Rendered chart images:
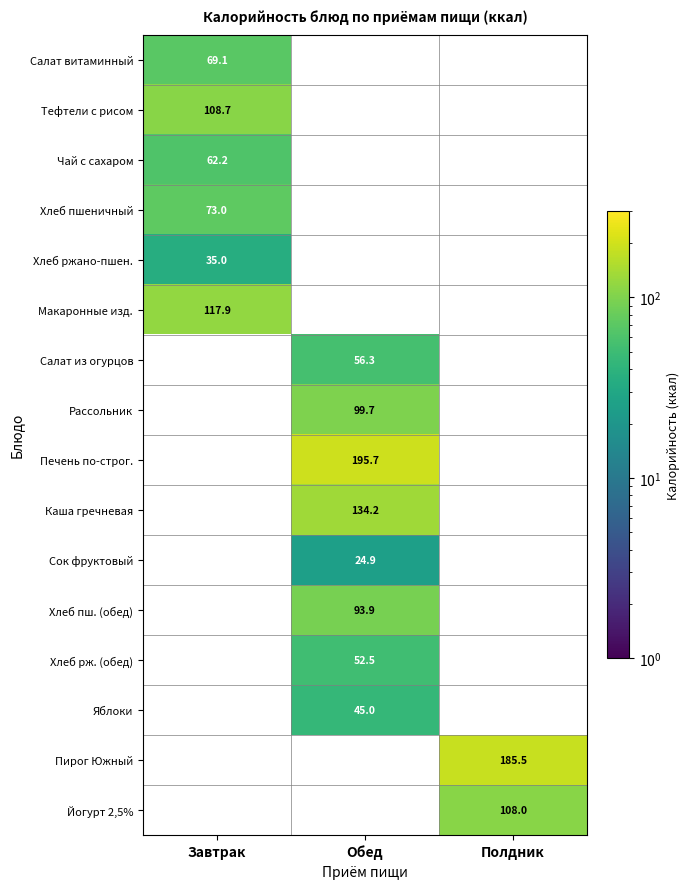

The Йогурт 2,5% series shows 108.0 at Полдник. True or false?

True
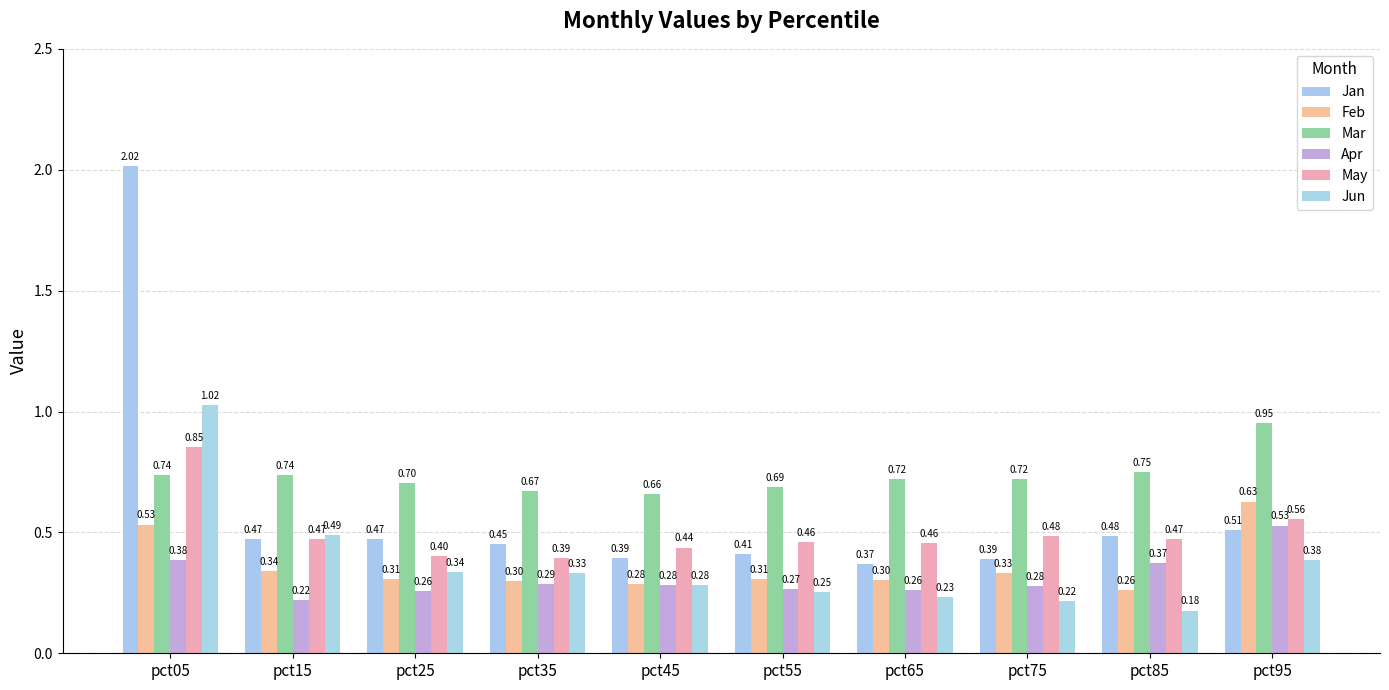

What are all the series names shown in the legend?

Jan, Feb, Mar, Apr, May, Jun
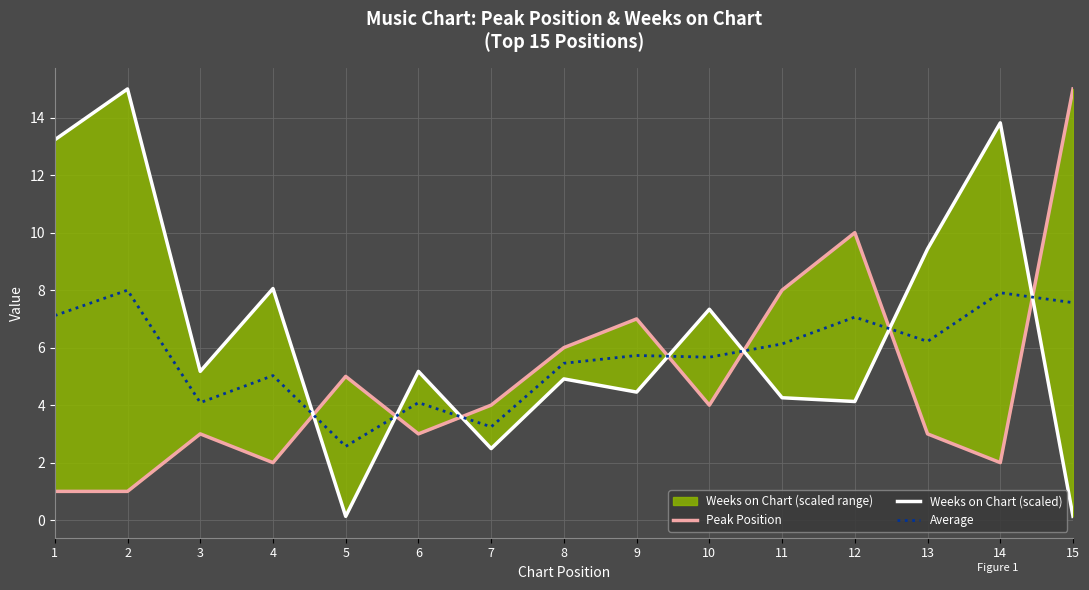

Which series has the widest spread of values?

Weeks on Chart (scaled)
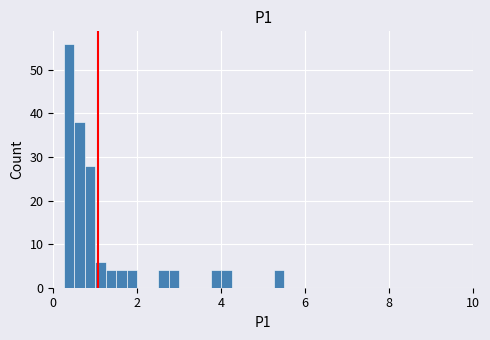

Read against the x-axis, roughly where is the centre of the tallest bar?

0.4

**EXERCISE**
Retype every line of the records verbatim, omitting the pictures.

**EXERCISE SOLUTION**
The Йогурт 2,5% series shows 108.0 at Полдник. True or false?

True

What are all the series names shown in the legend?

Jan, Feb, Mar, Apr, May, Jun

Which series has the widest spread of values?

Weeks on Chart (scaled)

Read against the x-axis, roughly where is the centre of the tallest bar?

0.4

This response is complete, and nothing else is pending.